→ DESCRIPTION OF THE TASK: Pick out each line in the material below that contains the word "series", and copy those lines.

→ RECORDS:
______________________________
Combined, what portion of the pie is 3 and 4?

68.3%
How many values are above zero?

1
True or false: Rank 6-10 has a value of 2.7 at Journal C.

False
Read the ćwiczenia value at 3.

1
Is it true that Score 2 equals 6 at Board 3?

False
______________________________
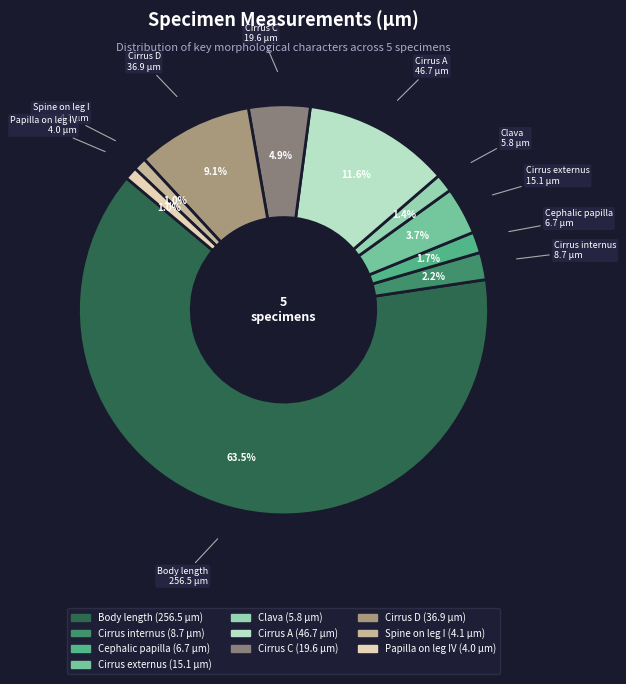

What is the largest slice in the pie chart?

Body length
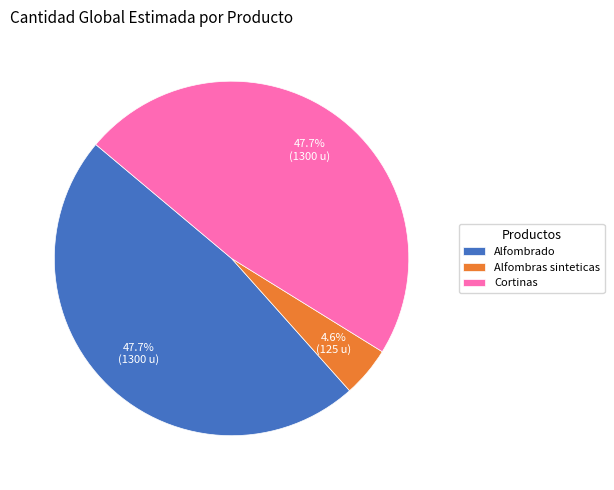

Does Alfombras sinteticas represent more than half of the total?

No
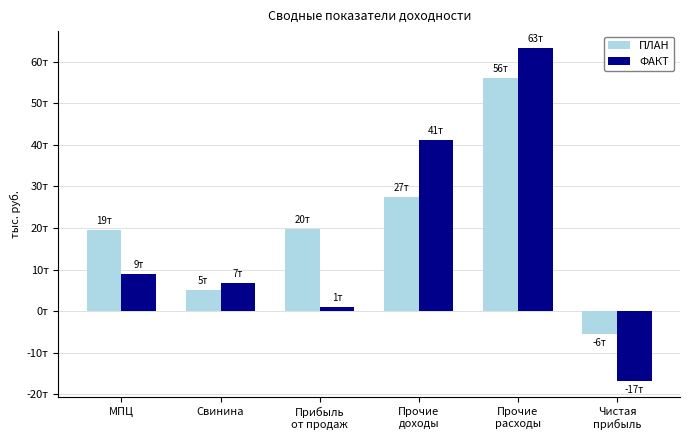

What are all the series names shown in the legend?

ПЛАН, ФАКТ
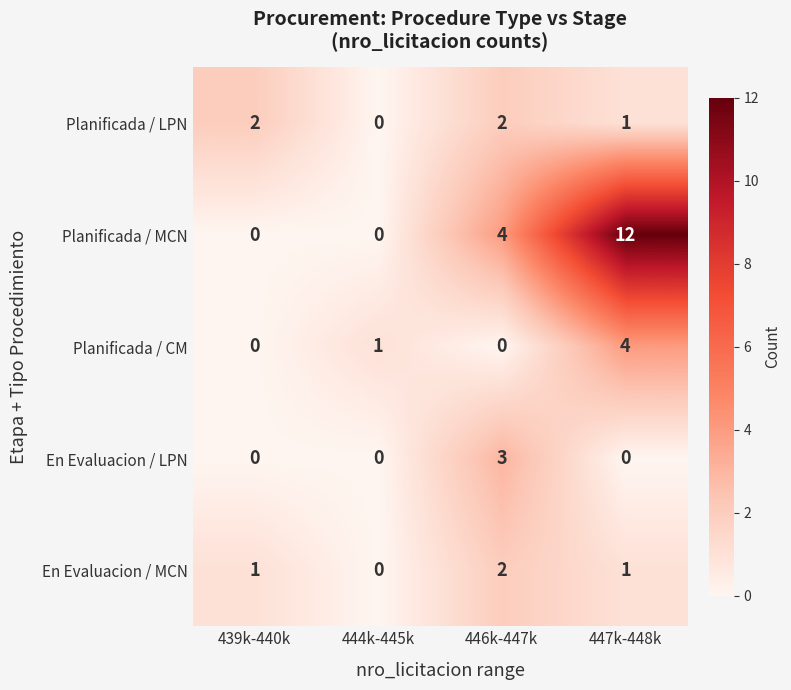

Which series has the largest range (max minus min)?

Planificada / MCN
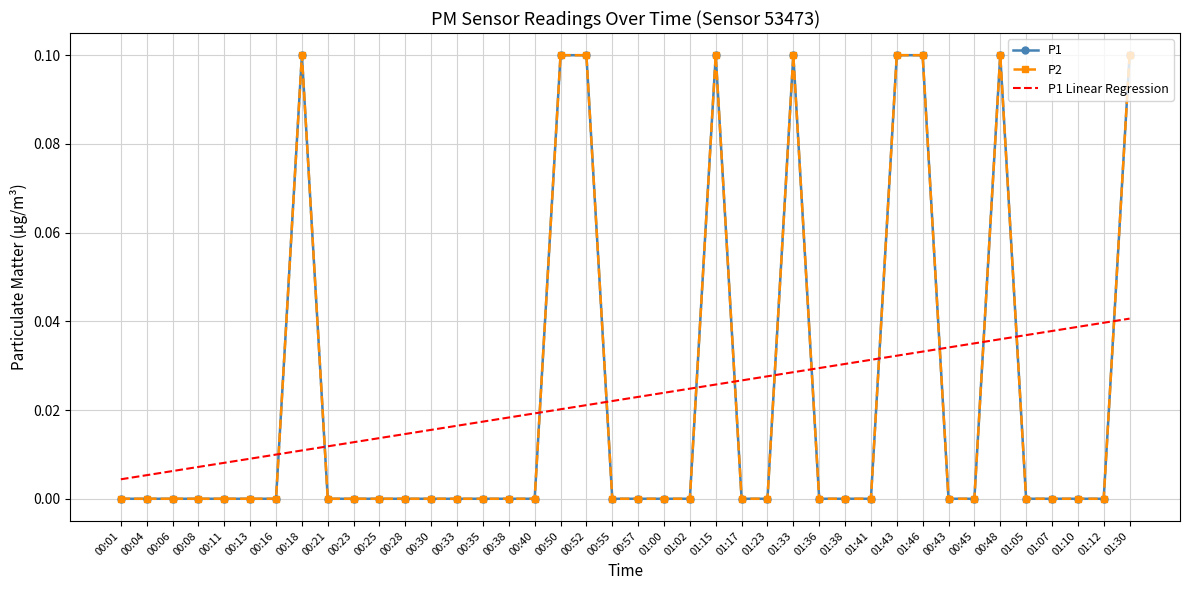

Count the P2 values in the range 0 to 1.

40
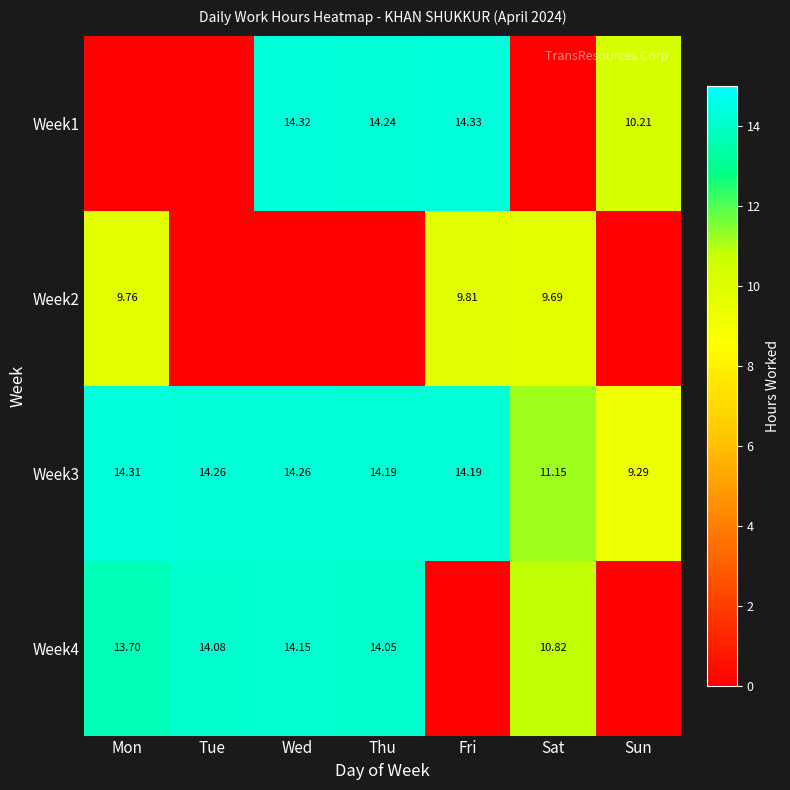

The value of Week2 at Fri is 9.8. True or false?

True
______________________________
→ TASK OUTPUT:
What are all the series names shown in the legend?
Which series has the largest range (max minus min)?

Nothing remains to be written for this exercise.